A Nokia G22 hands-on video

The Nokia G22 is not the best Nokia Mobile has to offer, but it’s quite interesting as some parts of the phone can be replaced at home thanks to the newly announced collaboration with iFixit. By “some” I mean that you can almost replace the screen, battery, USB port and back cover yourself. Well, you need some tools, which you can get from iFixit (or a guitar pick and a Torx), and you have to follow the instructions.

Tech Spurt made a video introducing the phone and explaining the basics. In his opinion, the phone is well designed, with a pretty good looking 6.5-inch screen (IPS) that works OK for the price, but it could be a full-fledged HD screen, as there are many competitors offering that in the G22’s price range. The big chin is there, but that’s to be expected for this budget friendly phone.


In case you didn’t watch the video because of the harsh language TechSpurt uses, I’ve summarised the best or most useful parts below.

The software only takes up 12GB, which is fine, though many were expecting Android 12, which could mean Android 13 and 14 are the only updates you get with this phone. Whether Android 15 is coming or not is not yet known.
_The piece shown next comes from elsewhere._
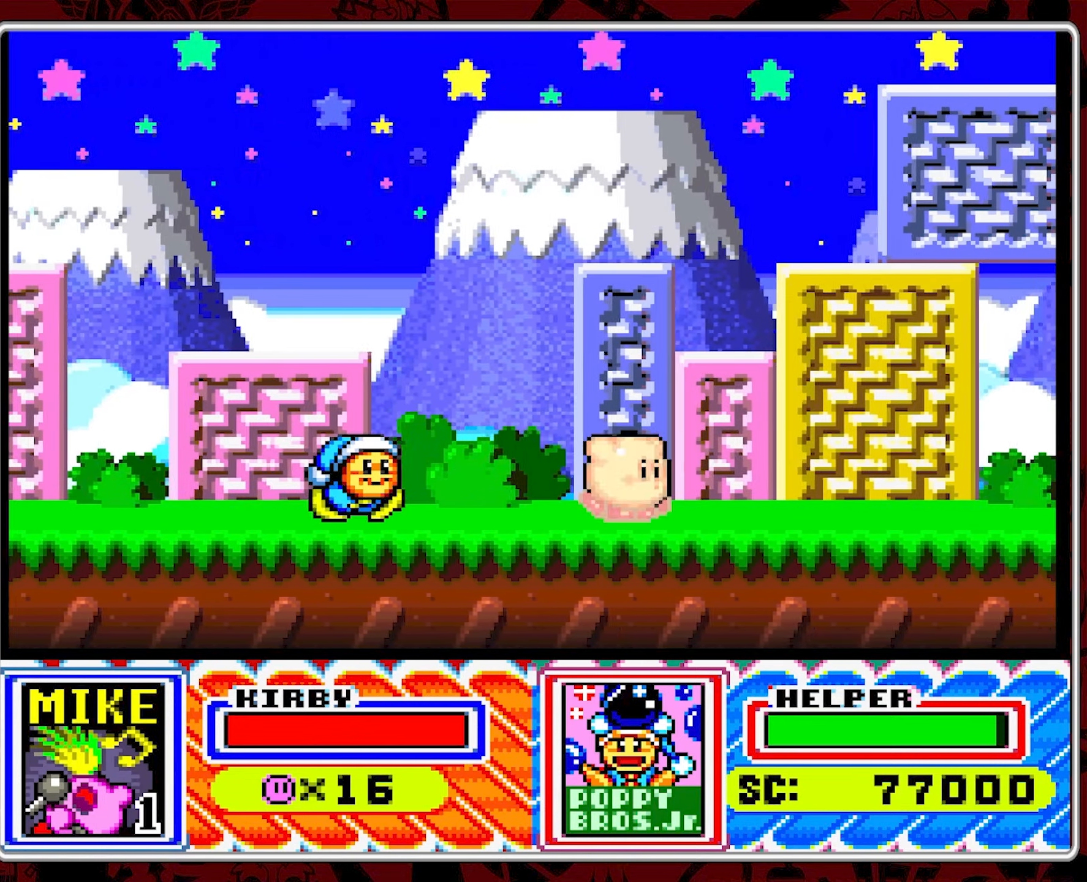
{"buttons": ["DPAD_RIGHT"], "events": []}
The phone seems to have a lot of apps pre-installed, but luckily you can uninstall and reboot them all. I do not know why Nokia Mobile is doing this. I just hope the financial incentives from Netfix, Disney and ExpressVPN are good.

The speaker is not the best, although the OZO Audio can deliver a lot of sound. But who cares about the speaker when the G22 has a 3.5mm headphone jack! There’s also only one microphone, which means you can not do 360-sound recording.

The Unisoc T606 is well known in the Nokia world, but it does all the basic things right. Techspurt even managed to play some games on the device without any major issues. He tried playing CoD and it was successful at low graphics settings and medium frame rate or the maximum level available on the G22. At the very least, he said the G22’s battery life is amazing.

The 50 MP camera is the only one that does a good job on the G22, but the processing time is long, thanks to the T606 chip packed into the phone. The images produced look great, though. The selfie shooter is an 8 MP sensor and delivers image quality as you would expect, nothing glorious, but just enough to take a nice, informative photo.

Fast forward to 9:51 and you’ll see how easy it is to disassemble the Nokia G22 and change the battery. This reminds me of the glory days of Nokia Symbian phones and even before that, when I had to replace covers and external parts when my phone amazingly wanted to take a bath. TechSpurt took about 18 minutes to swap out the battery at home, which is a bit longer than the promised 5 minutes that Nokia’s CMO had stated during the pre-meetings. Yes, he practised before the event.

The Nokia G22 looks like another budget phone that may not have the best features, but it should work well, and if something goes wrong, you can easily fix it at home for a moderate amount to buy replacement parts.